Tell us about yourself.

I was born and raised in Southern California. I moved to Colorado about seven years ago to attend the University of Colorado at Boulder (GO BUFFS!), where I studied Sports Management and Human Resources Management through the Leeds School of Business. After I graduated from CU, I started my career with Kroenke Sports and Entertainment, where I am now an Account Executive of Group Ticket Sales with the Denver Nuggets. In regard to the Girl Scouts, I am the one who organizes the Girl Scout Pajama Jam at the Pepsi Center!

In addition to working with the Denver Nuggets, I am also a Yoga Instructor for CorePower Yoga. I am certified to teach four different formats at CorePower Yoga: Hot Yoga, Hot Power Fusion, Yoga Sculpt, and Core Cardio Circuit.

Sports and fitness are two of my passions, so I feel extremely lucky to be able to go to “work” every day and do something that I truly love and enjoy!

When in your life/career have you been a G.I.R.L. (go-getter, innovator, risk-taker, leader)?

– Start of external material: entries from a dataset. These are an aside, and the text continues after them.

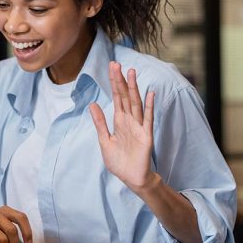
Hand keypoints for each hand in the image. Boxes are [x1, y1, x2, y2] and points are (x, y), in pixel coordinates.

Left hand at [89, 62, 155, 192]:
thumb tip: (92, 104)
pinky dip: (149, 106)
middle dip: (120, 81)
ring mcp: (139, 127)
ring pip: (136, 103)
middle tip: (116, 64)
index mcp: (119, 121)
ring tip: (131, 72)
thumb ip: (100, 123)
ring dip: (134, 88)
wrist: (131, 178)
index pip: (117, 98)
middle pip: (125, 96)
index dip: (114, 83)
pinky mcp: (146, 136)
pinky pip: (148, 119)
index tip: (112, 68)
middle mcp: (129, 121)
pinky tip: (150, 93)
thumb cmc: (119, 162)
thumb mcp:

One specific G.I.R.L moment that sticks out to me was when I was applying for the Business of Sports (BOS) program through the Leeds School of Business. At the time, the program was fairly new, and EVERYONE wanted to be a part of it. The problem was that the program only admitted 50 students, out of approximately 4,000 that attend the Business School. Additionally, the program was only offered to students that had completed a set number of requirements and credits.  As an incoming freshman, I had my sights set, and I knew I needed to be a part of the BOS program to pursue my dream of working in sports. But, I also knew I would have to get creative due to the tough completion to get accepted into the program. I took the initiative and was persistent in getting a meeting with the program manager to express to her my interest in the program. Due to scheduling conflicts with when the program was offered, I would only be able to attend the program during my senior year, so I knew that I had three years ahead of me to prepare. Throughout the three years, I continued to build my relationship with the program leads through office drop-ins and volunteer opportunities within the Business School. I also continued to follow-up and show (or if you ask them…pesteringJ) them my interest and desire to be a part of the program. I went above and beyond to make sure every box was checked on the “requirements” page for the BOS program so that she would have no other option but to admit me into the program. After all the hard work and thought that went into preparing for the BOS program, I’m happy to say this G.I.R.L. was one of 50 who were admitted into the BOS program!

The lesson here is that if you have a goal in mind, go out and get it! Do not be afraid to take a risk because the reward can be so much greater!

What does it mean to “take the lead?”

For me, “taking the lead” means to lead by example. I think that actions speak WAY louder than words, so instead of talking a big game and letting everyone know your next move, take action in silence and let your work speak for itself.

Why is it important for girls and women to “take the lead?”

It is important for girls and women to take the lead because it is important to we show the next generation that we can and we will! Women are strong and powerful, and we all have it in us to lead by example, sometimes we just might need a little encouragement from other women to believe in ourselves!

What has helped you achieve success?

Believing in myself! There are a lot of people who have helped me get to where I am today, but ultimately if I wasn’t exercising my G.I.R.L. power then I wouldn’t have been able to achieve the success I have today!

Were you a Girl Scout? If so, tell us about your experience and what is the most important thing Girl Scouts taught you?

I was never a Girl Scout, but I work very closely with both the Girl Scout Leadership Team, as well as Girl Scouts themselves during Girl Scout Pajama Jam, and they are nothing but great girls!